An experienced antique furniture and fine arts specialist. He also spent four years as an antique furniture restorer.
Previously, Ioannis has worked at numerous leading provincial fine arts auction houses as a specialist valuer and full time furniture and works of art specialist.
Now an independent fine arts consultant and writer – his book
‘The English and their tea’ – a study of the history of the traditional English love affair with tea, which incorporates the historical development of the tea caddy – is to be published in due course.
Although Ioannis’s his work takes him around the globe – he is primarily based in the UK.
KP – Quotes
My work, of course, from the critical perspective, may be considered as nothing more than a complete irrelevance – that is for others and for time to decide.
Art is but a window through which one can see the world
I seek to be an artist not just for my own time but also for times past and times future. Indeed, an artist for all time. For me, this is the only acid test by which one should evaluate my work. Critics must ask – is my work relevant today, will it be relevant in the future and does my work connect to the past? Show me these qualities in an artist ‘s work – and I will show you work to which I can relate.

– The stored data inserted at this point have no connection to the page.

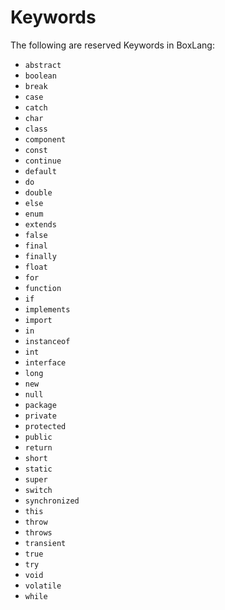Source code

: # Keywords

The following are reserved Keywords in BoxLang:

- `abstract`
- `boolean`
- `break`
- `case`
- `catch`
- `char`
- `class`
- `component`
- `const`
- `continue`
- `default`
- `do`
- `double`
- `else`
- `enum`
- `extends`
- `false`
- `final`
- `finally`
- `float`
- `for`
- `function`
- `if`
- `implements`
- `import`
- `in`
- `instanceof`
- `int`
- `interface`
- `long`
- `new`
- `null`
- `package`
- `private`
- `protected`
- `public`
- `return`
- `short`
- `static`
- `super`
- `switch`
- `synchronized`
- `this`
- `throw`
- `throws`
- `transient`
- `true`
- `try`
- `void`
- `volatile`
- `while`
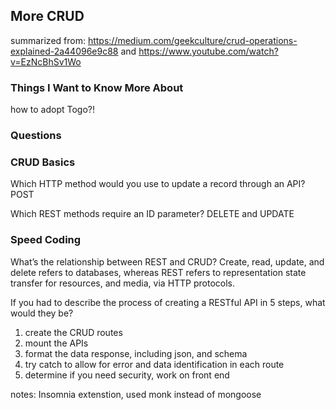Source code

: ## More CRUD
summarized from: https://medium.com/geekculture/crud-operations-explained-2a44096e9c88 and https://www.youtube.com/watch?v=EzNcBhSv1Wo


### Things I Want to Know More About
how to adopt Togo?!

### Questions

### CRUD Basics

Which HTTP method would you use to update a record through an API?
POST

Which REST methods require an ID parameter?
DELETE and UPDATE

### Speed Coding

What’s the relationship between REST and CRUD?
Create, read, update, and delete refers to databases, whereas REST refers to representation state transfer for resources, and media, via HTTP protocols.  


If you had to describe the process of creating a RESTful API in 5 steps, what would they be?
<ol>
<li>create the CRUD routes</li>
<li>mount the APIs</li>
<li>format the data response, including json, and schema</li>
<li>try catch to allow for error and data identification in each route</li>
<li>determine if you need security, work on front end</li>
</ol>

notes: Insomnia extenstion, used monk instead of mongoose
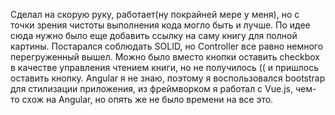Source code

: Сделал на скорую руку, работает(ну покрайней мере у меня), но с точки зрения чистоты выполнения кода могло быть и лучше. 
По идее сюда нужно было еще добавить ссылку на саму книгу для полной картины. Постарался соблюдать SOLID, но Controller все равно немного перегруженный вышел.
Можно было вместо кнопки оставить checkbox в качестве управления чтением книги, но не получилось (( и пришлось оставить кнопку.
Angular я не знаю, поэтому я воспользовался bootstrap для стилизации приложения, из фреймворком я работал с Vue.js, чем-то схож на Angular, но опять же не было времени на все это.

I hope that all my work – at least in some way – can be seen to be closely attuned to nature, to mans spirituality, to mans imperfections, to mans perversity, to mans insecurity, to all the eccentricities of the human condition. I hope, too, that my work can be intellectually vigorous, to be rebellious, to explore all there is to mans psyche, to make the viewer think. I want the viewer to enjoy the piece-and I want it to move them emotionally in some way.
Much of my art is quite simplistic in its abstract ideas. I only have one essential rule when I am creating an artwork and that is this: – above all else – I try, always, always, always, to produce work of a quality. A quality that enables a piece of artwork to dare to presume that it can have the singular and bold audacity to think that it can sit along side the work of the great masters from history; with those artists that are accomplished today, and, to be considered a reasonable piece of art – by the artists of the future – all of whom – are my constant inspiration.
My art is me, ’tis ‘I’ – I am my art
Without art – I am nothing – I am dead
There have been times in my life – when my art has saved my life – it is the reason I exist. That may be sad, it may be shallow and selfish – but it is still a fact.